Pixel phones dropped the menu back in Android 13, and nothing has resurfaced in Android 15. Google’s public stance is that all necessary radio, sensor, and connectivity diagnostics live in the ##4636## testing panel and in the Pixel Repair Tool. Unless you’re on an internal engineering build, the IoT Hidden Menu is effectively gone.

Samsung One UI 7

Samsung shipped the menu as late as One UI 5.1, but One UI 6 quietly disabled most entries, and One UI 7 (Android 15) no longer exposes the dial-code trigger. Knox security teams argued it duplicated diagnostic features that already live in their ServiceMode app and posed needless tampering risk. Engineers can still sideload a debug APK to surface it, but consumer firmware blocks the dial code.

Xiaomi MIUI 16 / HyperOS

HyperOS retains a pared-down IoT section accessible via ##6484## (Xiaomi’s main CIT menu). You’ll still find BLE beacon strength, accelerometer graphs, and Wi-Fi RTT test toggles. Anything that could rewrite calibration blobs, however, is now gated behind an engineering-mode PIN only Xiaomi service centers know.

OnePlus OxygenOS 15

OxygenOS rolled the IoT menu’s useful bits into the “LogKit” app. Dial *#800# and choose Engineering Mode → IoT Test to get sensor-fusion charts, NFC field strength, and UWB ranging data on the OnePlus 13 series. Root isn’t required, but you must enable “Engineer Mode” in developer options.

Motorola Hello UI

Still the friendliest: dial ##2486##, choose IoT, and an almost untouched classic interface pops up—helpful for field technicians who handle Moto’s enterprise scanners. Just don’t flip the “Factory Reset Sensors” switch unless you really know what you’re doing.
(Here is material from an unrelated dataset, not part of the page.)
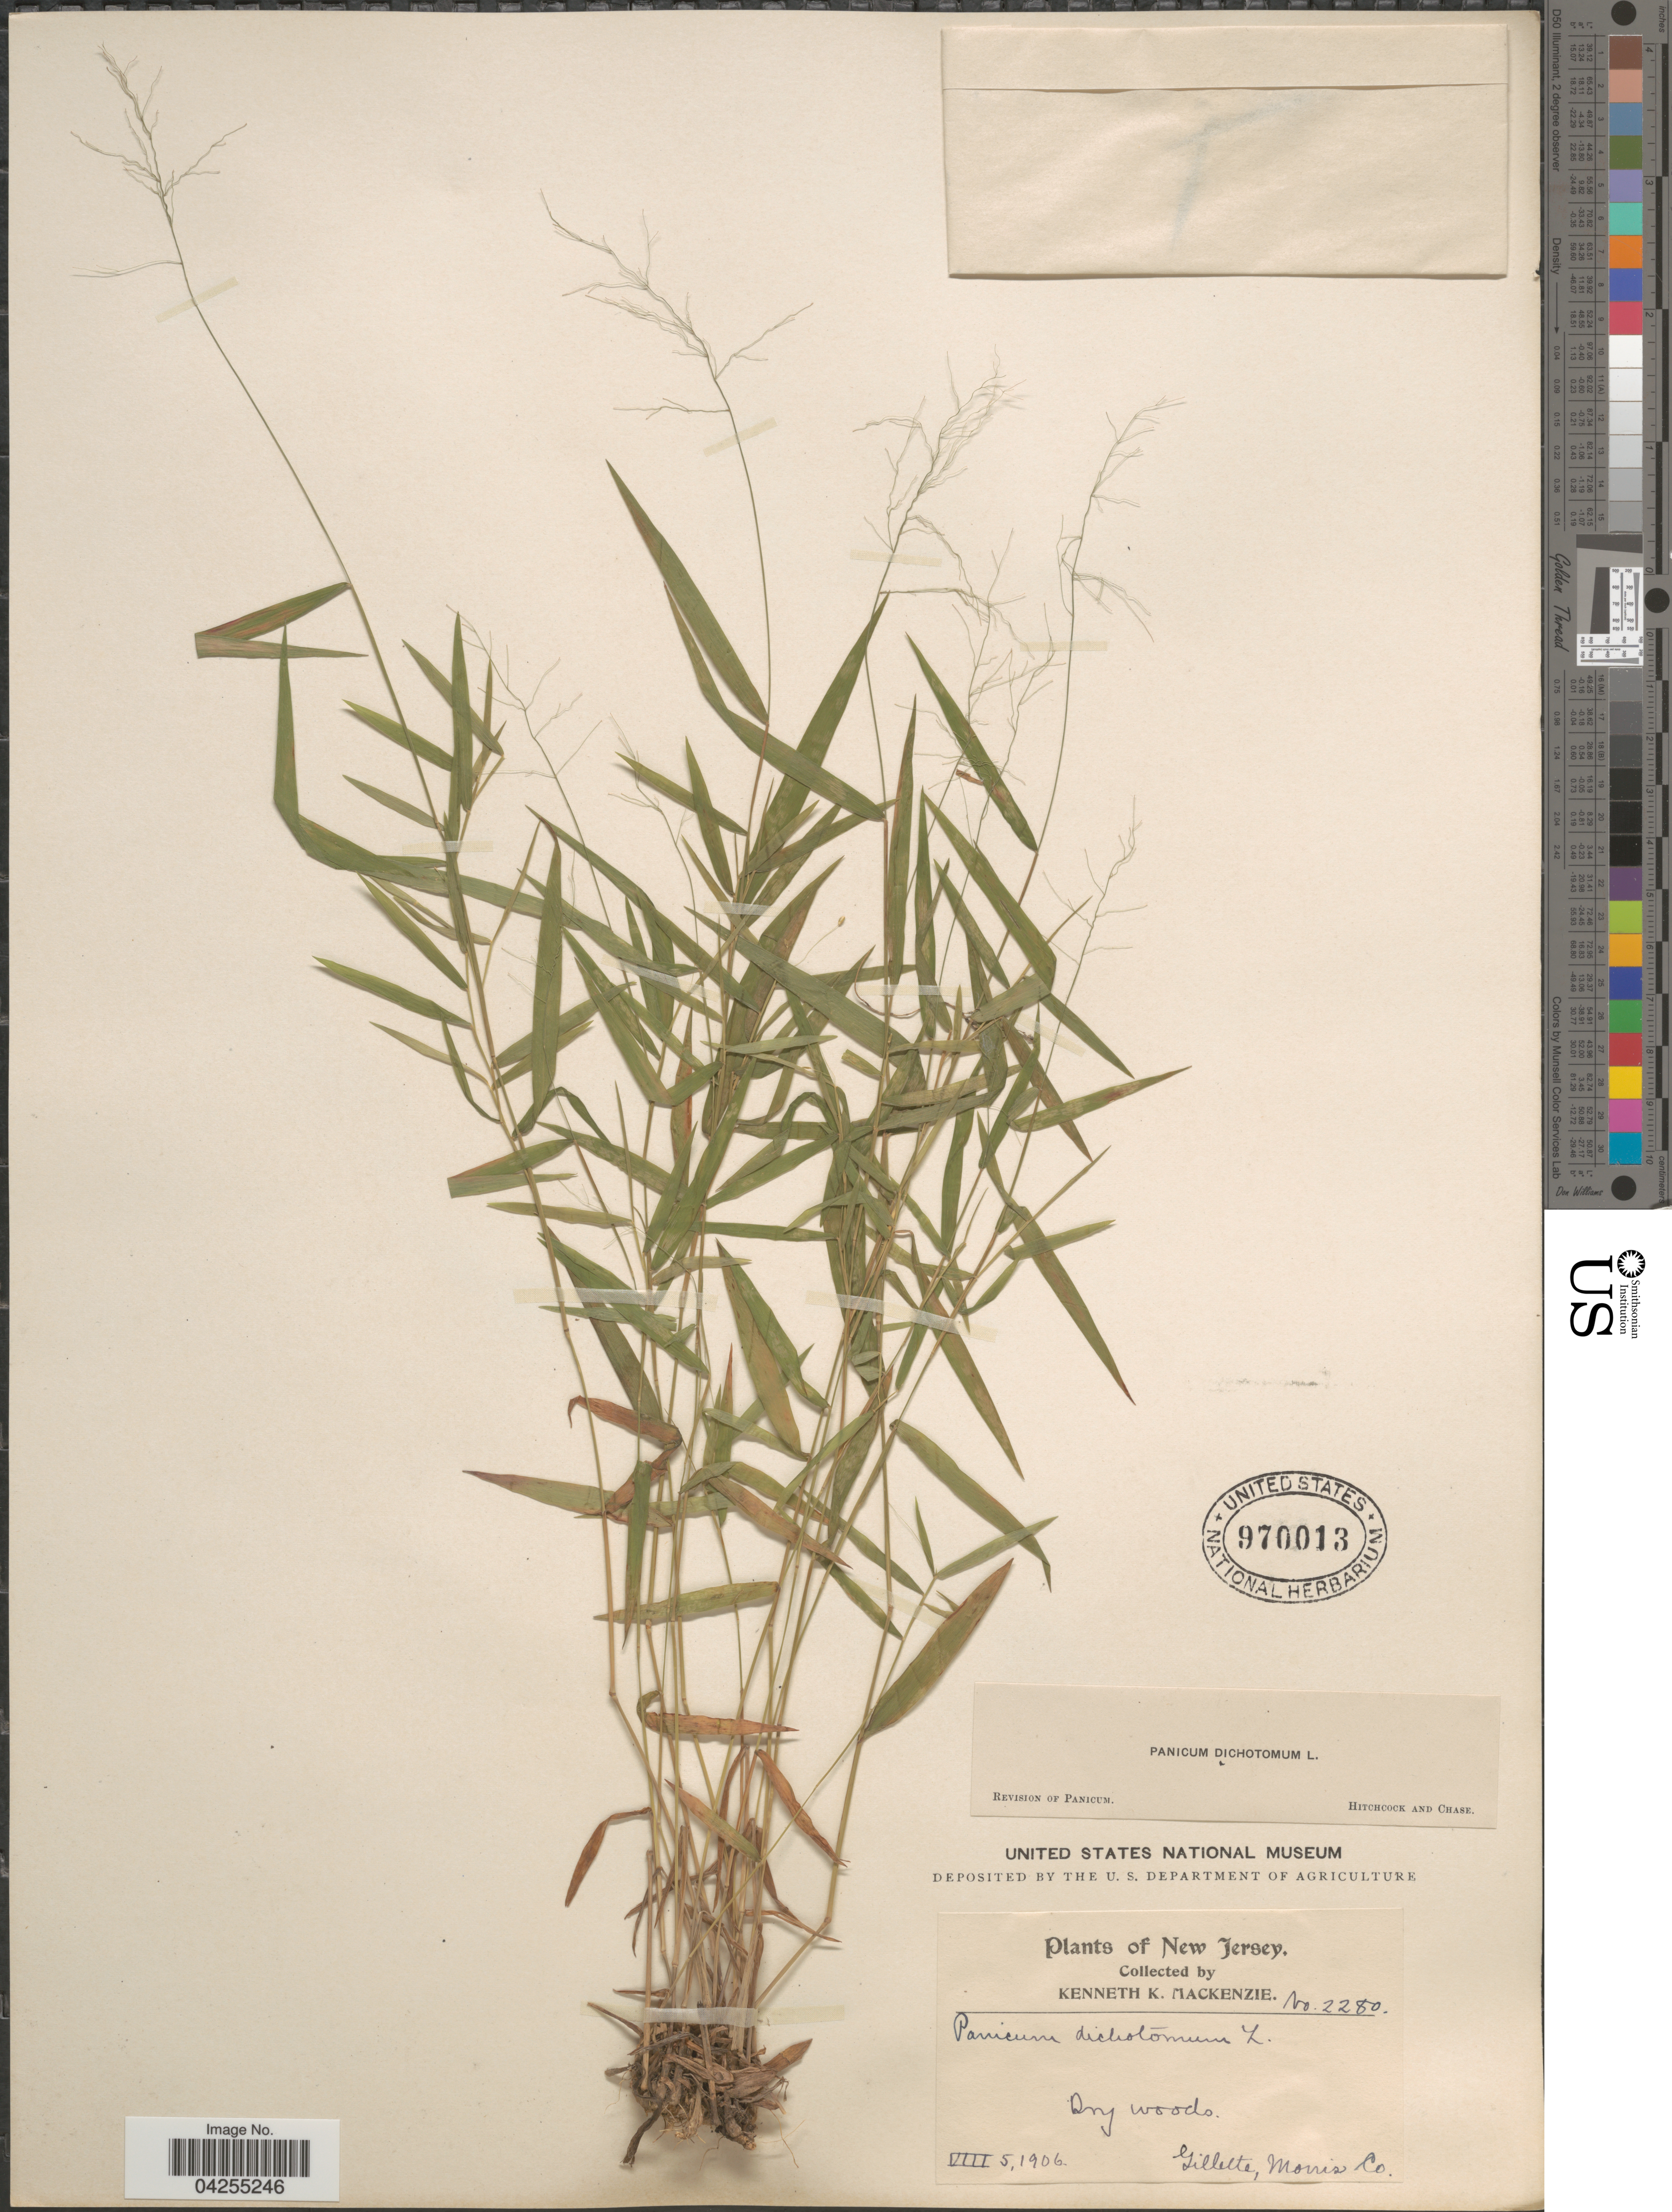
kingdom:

Sony Xperia UI (Android 15)

Sony never officially branded it “IoT,” but an equivalent submenu exists inside the Service Menu (dial ##7378423##). The 2025 Xperia 1 VII keeps radio-frequency and sensor tests, yet UWB and mmWave diagnostics have moved to a service-center-only app.

Why It’s Disappearing

Security Hardening: OEMs fear that malicious apps could invoke hidden intents and tweak low-level radios.

Regulatory Compliance: Regions now require locked-down RF calibration parameters.

Simplified Support: Brands want users to run scripted diagnostics through official repair apps rather than poke around obscure menus.

Tips for Access in 2025

Use correct regional firmware: Some carrier builds strip the dial codes entirely.

Enable Developer Options: A few brands hide engineering shortcuts until “USB debugging” is turned on.

Beware SafetyNet/Play Integrity: Dial-code tinkering rarely trips it, but flashing engineering builds or Magisk modules to restore the menu can flag your device as non-certified.

Document changes: If you toggle anything, screenshot original values first—some settings aren’t labeled clearly and can’t be reset without a full firmware flash.

Bottom Line

In 2025, the IoT Hidden Menu survives mainly in Xiaomi, OnePlus, Motorola, and partially in Sony land, while Google and Samsung have folded its features into other diagnostic tools or locked them behind service-center credentials. If you’re shopping for a phone expressly to run in-depth sensor and connectivity tests, verify first whether the specific regional firmware and Android skin still lets you unlock that dial-code doorway.